═══ Extracted material ═══
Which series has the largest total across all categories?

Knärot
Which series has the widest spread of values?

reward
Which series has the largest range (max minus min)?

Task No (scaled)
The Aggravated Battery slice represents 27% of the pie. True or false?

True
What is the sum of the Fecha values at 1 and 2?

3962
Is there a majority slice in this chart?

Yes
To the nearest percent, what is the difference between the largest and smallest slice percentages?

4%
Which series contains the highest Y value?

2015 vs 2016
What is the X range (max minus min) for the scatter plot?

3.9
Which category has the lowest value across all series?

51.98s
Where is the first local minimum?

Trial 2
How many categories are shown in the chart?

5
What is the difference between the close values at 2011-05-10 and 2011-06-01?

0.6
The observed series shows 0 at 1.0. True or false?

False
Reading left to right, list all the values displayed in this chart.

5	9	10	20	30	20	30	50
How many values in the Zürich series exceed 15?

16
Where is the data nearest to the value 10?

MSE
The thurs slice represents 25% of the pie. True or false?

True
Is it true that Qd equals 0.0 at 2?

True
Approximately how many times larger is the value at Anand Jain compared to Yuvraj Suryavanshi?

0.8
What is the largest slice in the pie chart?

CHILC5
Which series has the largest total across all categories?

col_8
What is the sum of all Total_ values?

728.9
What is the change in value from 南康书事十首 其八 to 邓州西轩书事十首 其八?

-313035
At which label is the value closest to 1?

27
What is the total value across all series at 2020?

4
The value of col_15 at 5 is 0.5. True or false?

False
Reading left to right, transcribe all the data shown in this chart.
═══
### Prompt
Rewrite the listing above, swapping "slice" for "wedge" everywhere it occurs and leaving every other word unchanged.

### Result below
Which series has the largest total across all categories?

Knärot
Which series has the widest spread of values?

reward
Which series has the largest range (max minus min)?

Task No (scaled)
The Aggravated Battery wedge represents 27% of the pie. True or false?

True
What is the sum of the Fecha values at 1 and 2?

3962
Is there a majority wedge in this chart?

Yes
To the nearest percent, what is the difference between the largest and smallest wedge percentages?

4%
Which series contains the highest Y value?

2015 vs 2016
What is the X range (max minus min) for the scatter plot?

3.9
Which category has the lowest value across all series?

51.98s
Where is the first local minimum?

Trial 2
How many categories are shown in the chart?

5
What is the difference between the close values at 2011-05-10 and 2011-06-01?

0.6
The observed series shows 0 at 1.0. True or false?

False
Reading left to right, list all the values displayed in this chart.

5	9	10	20	30	20	30	50
How many values in the Zürich series exceed 15?

16
Where is the data nearest to the value 10?

MSE
The thurs wedge represents 25% of the pie. True or false?

True
Is it true that Qd equals 0.0 at 2?

True
Approximately how many times larger is the value at Anand Jain compared to Yuvraj Suryavanshi?

0.8
What is the largest wedge in the pie chart?

CHILC5
Which series has the largest total across all categories?

col_8
What is the sum of all Total_ values?

728.9
What is the change in value from 南康书事十首 其八 to 邓州西轩书事十首 其八?

-313035
At which label is the value closest to 1?

27
What is the total value across all series at 2020?

4
The value of col_15 at 5 is 0.5. True or false?

False
Reading left to right, transcribe all the data shown in this chart.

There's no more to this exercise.